The data below:

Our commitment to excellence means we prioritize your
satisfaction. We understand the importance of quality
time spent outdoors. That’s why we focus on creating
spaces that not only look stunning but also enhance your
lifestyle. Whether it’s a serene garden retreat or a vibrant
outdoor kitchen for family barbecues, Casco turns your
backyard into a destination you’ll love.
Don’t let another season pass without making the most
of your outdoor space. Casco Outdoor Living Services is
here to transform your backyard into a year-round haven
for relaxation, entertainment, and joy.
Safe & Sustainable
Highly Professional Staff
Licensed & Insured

End of The data.

§ Aim of the task: Each line above that holds the string "Casco" should be copied and shown.

§ Result below:
outdoor kitchen for family barbecues, Casco turns your
of your outdoor space. Casco Outdoor Living Services is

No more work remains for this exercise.